Hi everybody, I have a DTS package that runs every morning to import data to SQL 2000 tables from Sybase. I'm having problem with one of the package from this friday. The scenario is as follows: The source for the DTS package is a view. The view does the select from the only one table of around 34 million rows and also has a join with the SELECT from same table using AS. It usually took around 2 hours. However, suddenly the job neither succeeded nor failed on this friday. I explicitly executed DTS package and found out that it get stuck on same data flow step which SELECT view without throwing any error. I would appreciate if anybody can throw some light on this issue. Thanks, Rusty
This could be a blocking/locking issue on SYBASE whereby the resources are waiting to clearup in order to import rows? Check on SYBASE side and SQL Server side too for such indications.
To add to what satya mentioned, since this is happening on a self-join, perhaps the table does not have a primary key, or no index on the join column(s), or no clustered index.

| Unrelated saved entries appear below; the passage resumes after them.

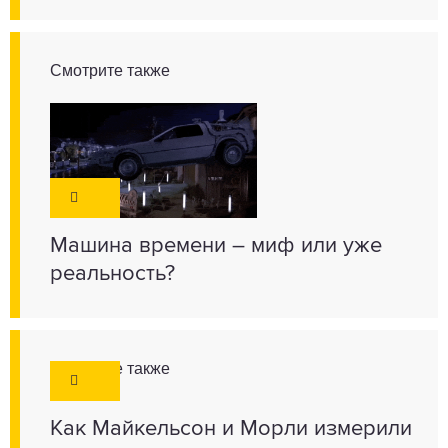
Смотрите также
Машина времени – миф или уже
реальность?
Смотрите также
Как Майкельсон и Морли измерили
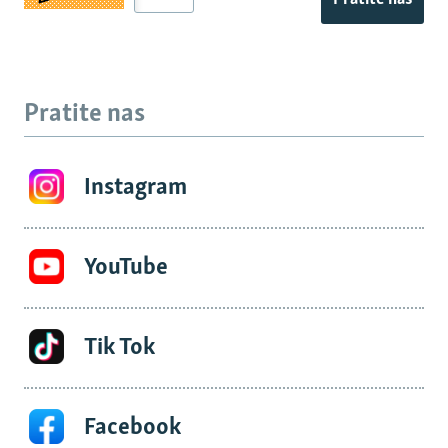
Pratite nas
Instagram
YouTube
Tik Tok
Facebook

Thanks Satya and Adriaan, I really appreciate you guys precious time to help me out. Let me make myself more clear. Actually, I was just explaining about the process. However, the problem is in SQL 2000 since this occurs after everything is loaded on staging table. I checked for the blocking using SP_WHo2 'active' and didn't see any blocking. Adriaan is right the view does SELECT from TableA which is self joined. It has around 32 million rows and Its a heap table. There are some statistics though. I also updated statistisc with FULLScan. It succeeded but I'm still having problem with the SELECT. Thanks in Advance for your help! The script for the view is as follows: SET QUOTED_IDENTIFIER ON GO SET ANSI_NULLS ON GO ALTER VIEW dbo.X AS SELECT TOP 100 PERCENT * FROM (SELECT A.DIMENSION_NAME,A.DIMENSION_VALUE, CONVERT(datetime, CONVERT(char(2), DATEPART(mm, A.CLM_PD_DT)) + '/01/' + CONVERT(char(4), DATEPART(yyyy, A.CLM_PD_DT))) AS CLM_PD_DT, CONVERT(datetime, CONVERT(char(2), DATEPART(mm, B.CLM_PD_DT)) + '/01/' + CONVERT(char(4), DATEPART(yyyy, B.CLM_PD_DT))) AS PREV_CLM_PD_DT, A.RUN_DATE, B.RUN_DATE AS PREV_RUN_DATE, A.SUM_PAID, A.REC_COUNT, A.RUN_COUNT, B.SUM_PAID AS PREV_SUM_PAID, B.REC_COUNT AS PREV_REC_COUNT, A.SUM_PAID - B.SUM_PAID AS PAID_CHANGE, A.REC_COUNT - B.REC_COUNT AS REC_CHANGE FROM TableA A LEFT OUTER JOIN TableA B ON A.CLM_PD_DT = B.CLM_PD_DT AND A.RUN_COUNT = B.RUN_COUNT + 1 AND A.DIMENSION_NAME = B.DIMENSION_NAME AND A.DIMENSION_VALUE = B.DIMENSION_VALUE) tmp WHERE (RUN_COUNT <> '1') AND (CLM_PD_DT NOT IN (SELECT DISTINCT TOP 5 CONVERT(datetime, CONVERT(char(2), DATEPART(mm, CLM_PD_DT)) + '/01/' + CONVERT(char(4), DATEPART(yyyy, CLM_PD_DT))) FROM TableA ORDER BY CONVERT(datetime, CONVERT(char(2), DATEPART(mm, CLM_PD_DT)) + '/01/' + CONVERT(char(4), DATEPART(yyyy, CLM_PD_DT))) DESC )) ORDER BY CLM_PD_DT, RUN_DATE DESC GO SET QUOTED_IDENTIFIER OFF GO SET ANSI_NULLS ON GO
Add an identity column to your heap table, and make that the primary key. With 32M rows, I'd also add some indexes on columns used for filtering. You'll be amazed.
And by the way, with this much processing going on in the view, do not expect it to perform well. If you need to filter out results from this view, you would be better off re-writing this as a stored procedure, adding the filter criteria as part of the query statement.
Thanks Adriann for your precious time! Last time I had this issue I did update statistics and it worked. I'm not sure we have any unique column. So, I'm planning to create non-clustered index on one of the column. I'll update on this post. In the meantime, if anybody has been through this and any brilliant ideas, please keep me posted!~ Thanks, Rusty
The whole idea of adding an identity column is so that your heap table will have a unique column, that you can use as a PK. The values on the identity column will be meaningless, but a PK is just one of the things that SQL needs in order to perform well.
When you are an index just keep in mind that if that is a non-clustered then make sure to include frequently used columns within the WHERE & JOIN clauses of your query, for clustered it is your own decision to make it the order you want.